A strength of the current study was the use of mixed-methods, using NAV caseworker focus groups, MI fidelity scores and questionnaires for sick-listed workers to explore the adoption, implementation and maintenance of the interventions using the RE-AIM framework [15]. The findings are validated through the contribution of our interdisciplinary group of researchers throughout the analytical process. Since the RCT is ongoing, the reach and effectiveness of the intervention will be reported separately later on. Consequently, the current process evaluation was not biased by effectiveness measures when evaluating the implementation of MI. All the caseworkers in this study were women. Women represent the majority of social insurance officers in Norway.

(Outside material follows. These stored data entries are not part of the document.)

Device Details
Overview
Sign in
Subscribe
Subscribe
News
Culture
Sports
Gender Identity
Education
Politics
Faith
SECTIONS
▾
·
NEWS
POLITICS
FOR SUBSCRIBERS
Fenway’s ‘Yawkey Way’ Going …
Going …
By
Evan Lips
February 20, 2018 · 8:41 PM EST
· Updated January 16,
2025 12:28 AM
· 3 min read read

Since the current project was externally funded it was better resourced in terms of training, supervising and administering MI than regular NAV practice. However, the volume of MI sessions would be higher if this was regular practice, and not limited by slow recruitment, as was the case in the current RCT. Another limitation is the lack of data on the managerial perspective, which could have balanced the caseworkers’ experiences about workload and added information on structural and organizational barriers and facilitators for the implementation of MI in NAV. Furthermore, as this study was a collaboration with NAV, the caseworkers may have felt obligated to participate in the focus group study, and it could have affected what they chose to share. Furthermore, the selection of the MI caseworker group through their motivation for learning and using MI may have biased the caseworkers to overestimate the advantage of MI in practice. Background information regarding the caseworkers’ education and experiences with previous or other counselling techniques would have strengthened the study. Furthermore, recording MI fidelity on a voluntary basis during a limited period of time in the early phase of the RCT may have affected the representativeness of the MI fidelity scores.

Conclusion

Adopting and implementing MI as an RTW intervention in a social insurance setting required significant resources. The MI method was hard to master and use in practice, a notion that was supported by the low MITI scores. However, more research is needed on how technical and relational MI skills affect RTW outcomes. A lack of co-worker and managerial support, time and place for practicing and developing MI skills, and a high workload were identified as barriers to implementing MI. More attention should be paid to reducing these barriers and to investigate whether this would promote implementation of MI in a social insurance setting. Similarly, promoting facilitating factors, such as caseworker motivation and early follow-up sessions, may be equally important for implementing MI in a social insurance setting. However, there is an urgent need for well-designed effect studies of MI on RTW to justify the investments required to adopt, implement and maintain MI as a main tool in early follow-up of workers on sickness absence.